Drohbriefe folgen der Familie
Wohin die Familie auch flüchtet, die Drohbriefe des halbseidenen Geschäftsmanns folgen auf dem Fuß. Von Schule zu Schule wechseln die Geschwister. Halt finden die Gauthiers nur an einander. Palma, die Erzählerin, berichtet lakonisch:
"Unser Leben mochte zwar aus den Fugen geraten sein, aber es folgte wieder einem festen Rhythmus: Alle drei Monate zogen wir weiter."
Die Geschwister wollen der Erpresser beseitigen
Charles, der Adonis, den jeder gleich mag, kifft, knackt Autos und macht Geld mit nächtlicher Zockerei und womöglich auch als Dealer. Der kleine Victor wird zum Chefintellektuellen der Familie. Und Palma, gegen Ende ist sie 15, trägt eine unbändige Wut in sich - auf Lehrer wie auf Psychologen. Während das Bild des toten Vaters im Laufe der Jahre verblasst, schmieden die drei Geschwister Pläne, um sich an Lanvin zu rächen. Insulin, geklaut aus dem Medikamentenbestand ihrer zuckerkranken Großmutter, ist das Mittel, mit dem sie den erpresserischen Gläubiger beseitigen wollen.

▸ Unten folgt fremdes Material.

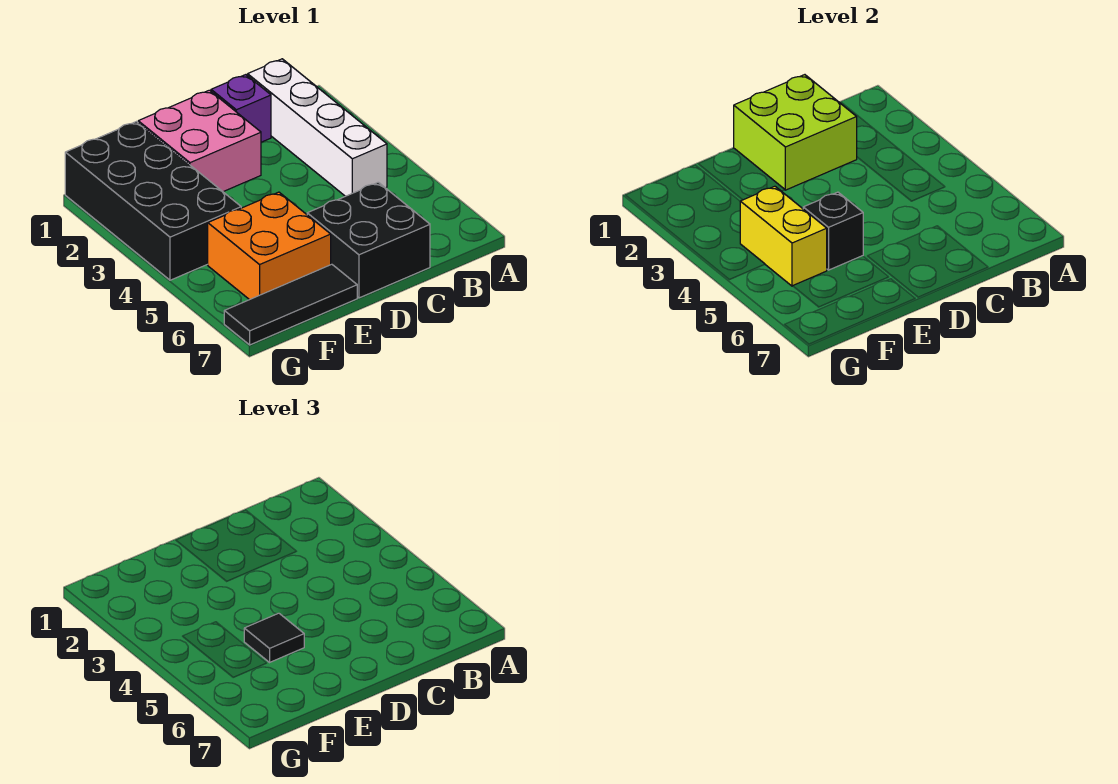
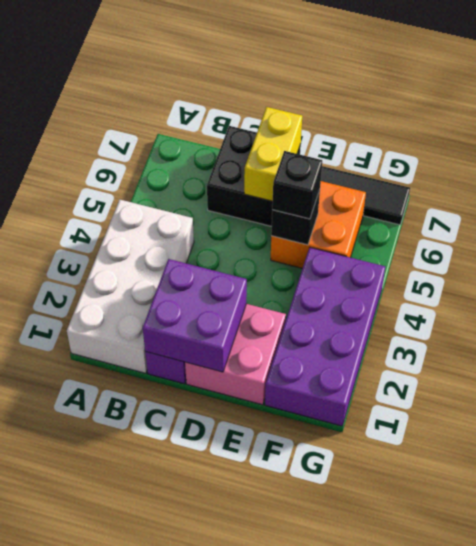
white brick B1:B4 level 1 -> white brick A1:B4 level 1
lime brick C1:D2 level 2 -> purple brick C1:D2 level 2
black tile E5 level 3 -> black brick E5 level 3
black brick F1:G4 level 1 -> purple brick F1:G4 level 1
yellow brick F4:F5 level 2 -> yellow brick D6:D7 level 2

Die Geschichte nimmt die entscheidende Wendung, als die Gauthiers wieder nach Paris zurückkehren, in die Gegend, in der immer noch ihr altes, längst verkauftes Haus steht, die "Villa Royale". Es wäre ein übler Spoiler zu verraten, was dann geschieht. Festzuhalten bleibt: Die Autorin Emmanuel Fournier-Lorentz ist mit einem sehr beachtlichen Erstling gestartet - der dichten Beschreibung einer familiären Katastrophe. Das Buch lebt vom rotzigen und dann doch wieder einfühlsamen Ton der Erzählerin Palma, aus dem Französischen adäquat übertragen von Sula Textor. - Ich wette: Fournier-Lorentz’ "Villa Royale", diese Mischung aus Roadmovie und Adoleszenzdrama, wird die Filmindustrie sich nicht entgehen lassen.